Pages

Thursday, May 24, 2018

Soon a text message will be enough to spot fake medicines By Prabha Raghavan, ET Bureau|Updated: May 24, 2018, 03.44 PM IST

pharmaceuticals-bccl

NEW DELHI: Patients will soon be able to check whether the pill or syrup they've bought is genuine with just an SMS or a WhatsApp message, as pharmaceutical companies are expected to print unique codes on their best-selling products in the next three months. The move is supposed to help weed out counterfeits of the top 300 drug brands from the Indian market, a senior government official told ET on condition of anonymity. 

The Drugs Technical Advisory Board approved a proposal for a “trace and track” mechanism during a meeting held on May 16, the official said. At the same time, this initiative is on a voluntary basis, according to DTAB. 


According to the proposal, a 14-digit number will be printed on the labels of the top 300 pharmaceutical brands and these numbers will be unique to each strip and bottle sold in the market, the official explained. The labels will also come printed with a mobile number provided by the company marketing the brand, the official added.Patients purchasing these medicines can message this 14-digit number to the contact number provided and will get details like the name and address of the manufacturer, the batch number, manufacturing and expiry date, the official said. 

“This is to give confidence among the public about the genuineness and quality of the product,” the official told ET. “This will also help inspectors to track and catch counterfeit products moving in the market.” 

Counterfeit medicines are fake medicines that fail to treat or prevent disease. 

The official added that several companies and major associations had been in discussion with the government over this initiative and have agreed to it. 

The 300 brands for this track-and-trace mechanism will be selected based on the market size, the official said, adding that work was underway to collate the list of these products. 

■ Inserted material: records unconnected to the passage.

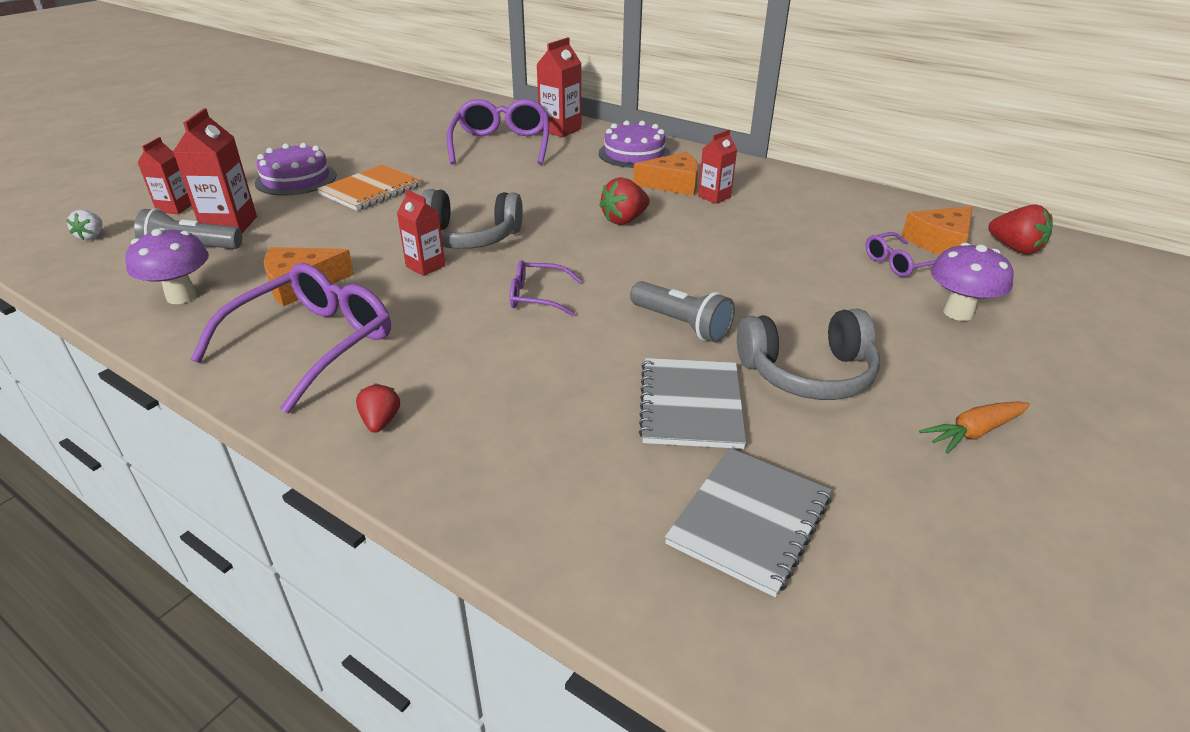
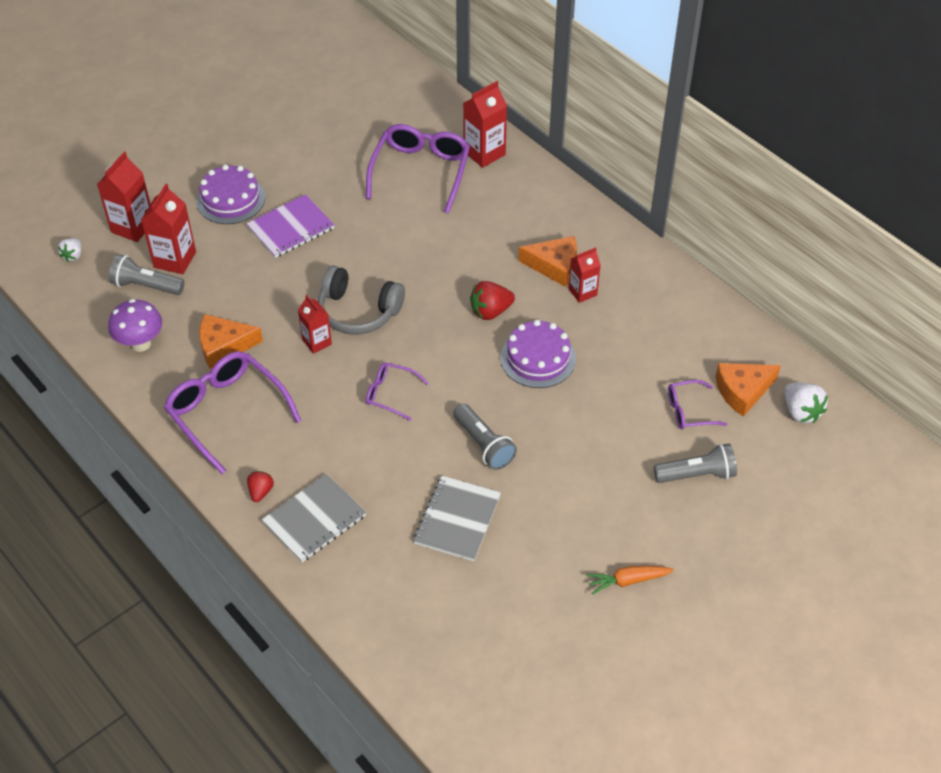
camera: 15 degrees right, 15 degrees up
(175, 208) = (133, 227): red carton -> red carton, size x1.55
(313, 344) = (226, 412): purple glasses -> purple glasses turned 90 degrees counterclockwise
(370, 190) = (291, 228): orange notebook -> purple notebook
(634, 154) = (539, 209): purple cake -> purple cake (538, 358)
(749, 520) = (453, 610): grey notebook -> grey notebook (314, 519)
(807, 373) = (549, 509): grey headphones -> none
(958, 313) = (697, 474): purple mushroom -> grey flashlight
(1015, 248) = (801, 412): red strawberry -> white strawberry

Pharmaceutical companies are still awaiting clarity on how this mechanism will work and who will be responsible for creating the portal that allots the numbers. 

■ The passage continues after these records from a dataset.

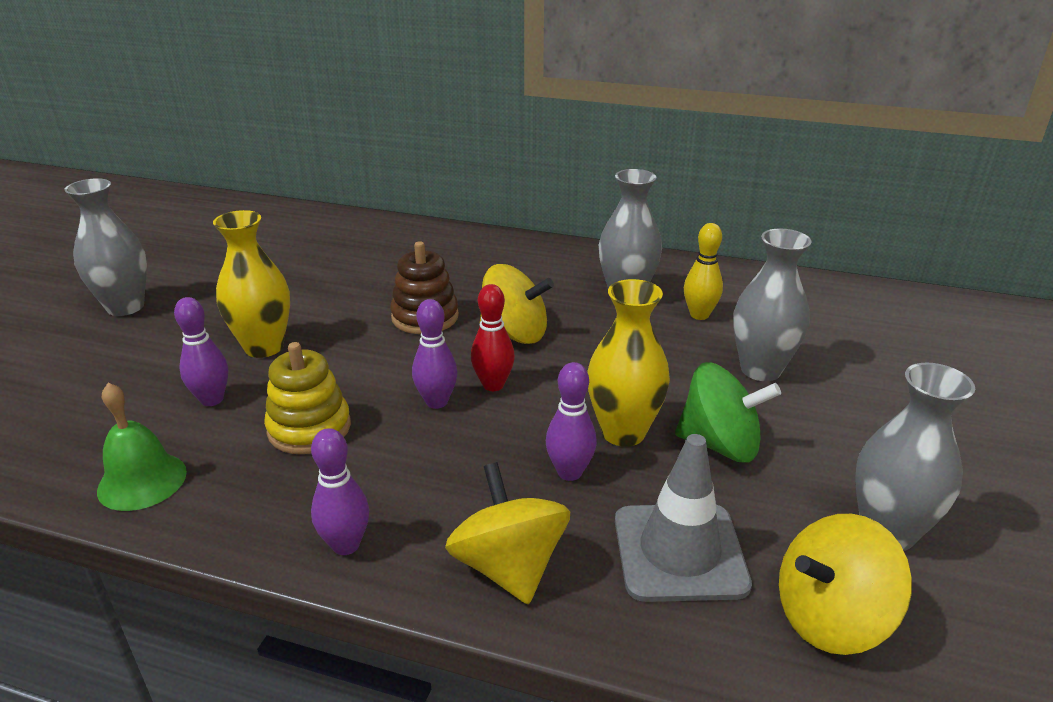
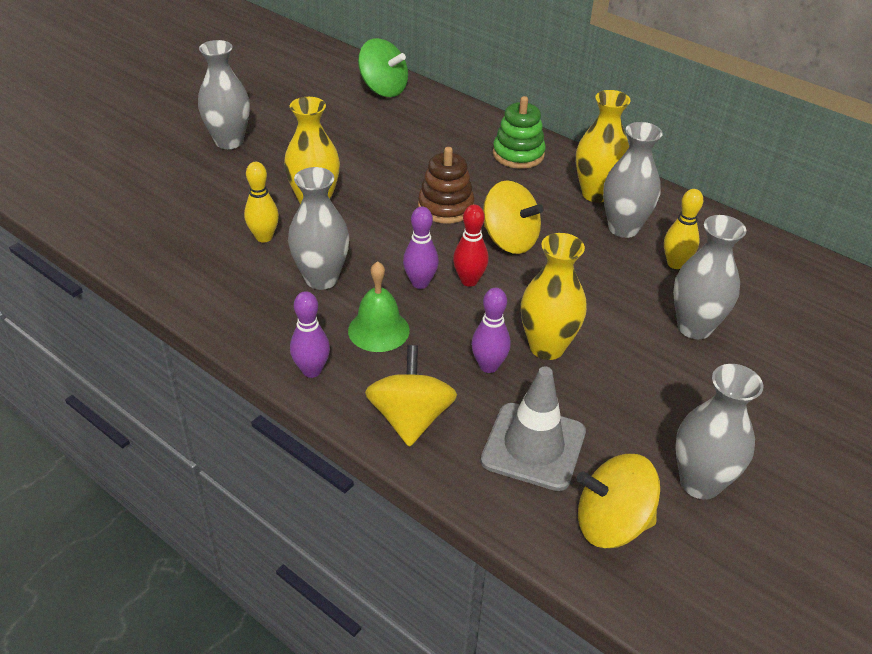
camera: 20 degrees right, 10 degrees up
(142, 481) = (200, 287): green bell -> green bell (378, 330)
(212, 399) = (264, 237): purple bowling pin -> yellow bowling pin
(309, 428) = (321, 279): yellow stacking toy -> grey vase
(477, 252) = (518, 154): none -> green stacking toy
(578, 270) = (595, 194): none -> yellow vase
(720, 445) = (616, 379): green spinning top -> green spinning top (383, 89)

“If this improves access to genuine medicines and reduces counterfeit products, we will consent. But the responsibility of developing the portal for this and the allotment of unique serial numbers should be with the ministry of health,” said DG Shah, secretary general of the Indian Pharmaceutical Alliance, a lobby group for large domestic pharma companies. 

“For 300 brands, if you count the number of products, it runs into billions of products. Let’s see how the  logistics are designed,” he told ET. 

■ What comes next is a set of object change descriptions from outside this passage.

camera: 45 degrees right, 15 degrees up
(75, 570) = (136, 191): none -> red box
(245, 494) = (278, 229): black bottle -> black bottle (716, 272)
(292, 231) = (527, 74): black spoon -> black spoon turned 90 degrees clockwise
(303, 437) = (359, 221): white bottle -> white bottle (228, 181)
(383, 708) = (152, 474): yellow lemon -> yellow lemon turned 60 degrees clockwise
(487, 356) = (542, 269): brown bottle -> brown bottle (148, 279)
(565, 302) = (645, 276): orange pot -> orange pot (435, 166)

An estimated one in 10 medical products circulating in low- and middle-income countries is either substandard or falsified, according to research released by the World Health Organization (WHO) in November 2017. 

A nationwide survey conducted in 2014-16 showed that around 3% medicines marketed in India were substandard, while around 0.023% were either spurious or counterfeit. 

There have been instances of the Indian drug regulator flagging medicines made by large pharma companies for failing quality tests, only for the companies to argue that the products in question were counterfeited. For instance, a batch of Sun Pharma’s popular medicine brands ‘Pantocid’ and ‘Pantocid DSR’ were flagged for failing quality tests in September, but the company had told ET that the samples of these brands tested by the regulator were counterfeits.